What this task involves » Give again, word for word, the lines below that run from the line with "left hip: (234, 318)" through the line with "nose: (341, 150)". Drop the pictures.

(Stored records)
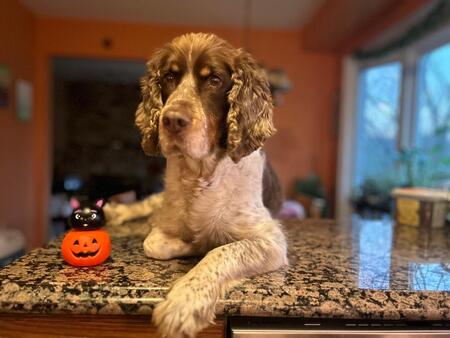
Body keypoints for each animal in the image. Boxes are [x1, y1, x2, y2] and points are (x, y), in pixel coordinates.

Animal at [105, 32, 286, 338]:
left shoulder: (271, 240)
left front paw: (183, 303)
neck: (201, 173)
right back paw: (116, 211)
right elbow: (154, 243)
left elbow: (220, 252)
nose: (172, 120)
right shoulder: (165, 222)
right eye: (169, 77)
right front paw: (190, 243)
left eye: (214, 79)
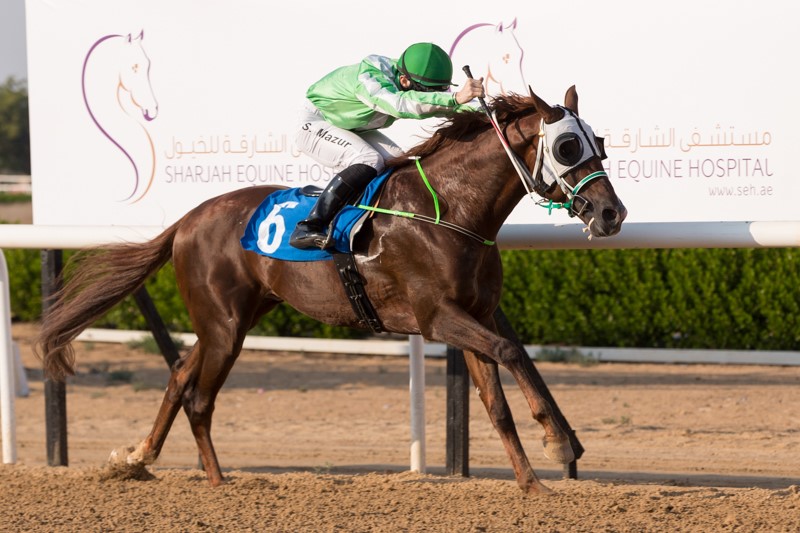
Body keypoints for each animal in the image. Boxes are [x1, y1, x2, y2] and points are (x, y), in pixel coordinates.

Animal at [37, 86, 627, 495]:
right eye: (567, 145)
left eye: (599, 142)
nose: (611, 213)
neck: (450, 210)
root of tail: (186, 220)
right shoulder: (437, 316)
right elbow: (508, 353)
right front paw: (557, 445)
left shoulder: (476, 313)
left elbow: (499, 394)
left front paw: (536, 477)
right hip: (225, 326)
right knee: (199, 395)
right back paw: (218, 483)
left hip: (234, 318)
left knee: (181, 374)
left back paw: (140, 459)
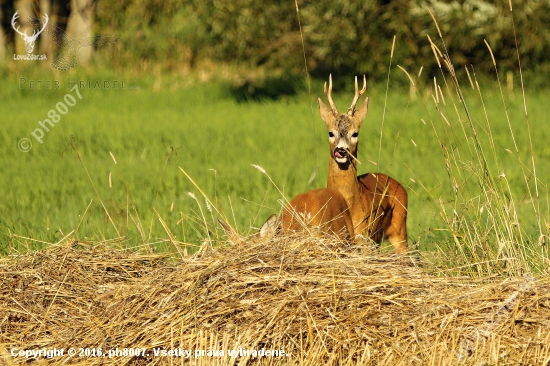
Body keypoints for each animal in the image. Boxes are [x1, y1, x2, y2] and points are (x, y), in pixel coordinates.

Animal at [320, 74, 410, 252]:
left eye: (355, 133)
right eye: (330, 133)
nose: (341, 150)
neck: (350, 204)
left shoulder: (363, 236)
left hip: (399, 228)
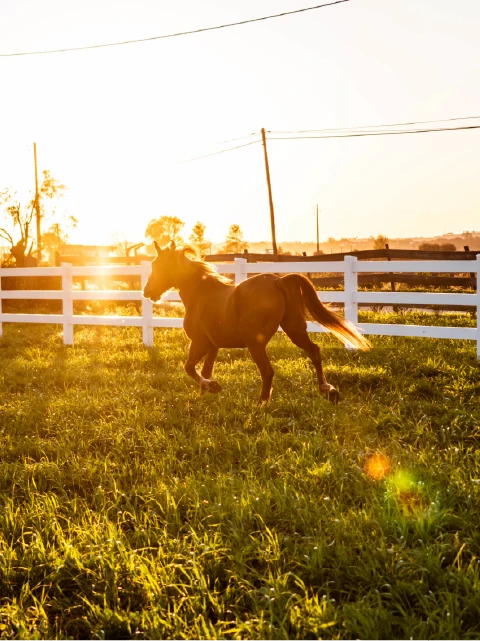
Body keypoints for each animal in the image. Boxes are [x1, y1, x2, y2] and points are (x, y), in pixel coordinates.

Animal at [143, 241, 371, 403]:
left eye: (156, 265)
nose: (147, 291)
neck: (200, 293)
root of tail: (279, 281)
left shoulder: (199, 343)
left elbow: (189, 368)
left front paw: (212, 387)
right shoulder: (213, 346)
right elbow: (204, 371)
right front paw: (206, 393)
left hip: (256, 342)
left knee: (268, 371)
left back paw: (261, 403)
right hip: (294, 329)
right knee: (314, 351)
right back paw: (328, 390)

Expected answer »
left hip: (234, 318)
left knee: (181, 374)
left back paw: (140, 459)
Body keypoints for each animal in the image. Boxes are [x1, y1, x2, y2] and points are (x, y), in pixel coordinates.

Animal at [320, 74, 410, 252]:
left eye: (355, 133)
right eye: (330, 133)
nose: (341, 150)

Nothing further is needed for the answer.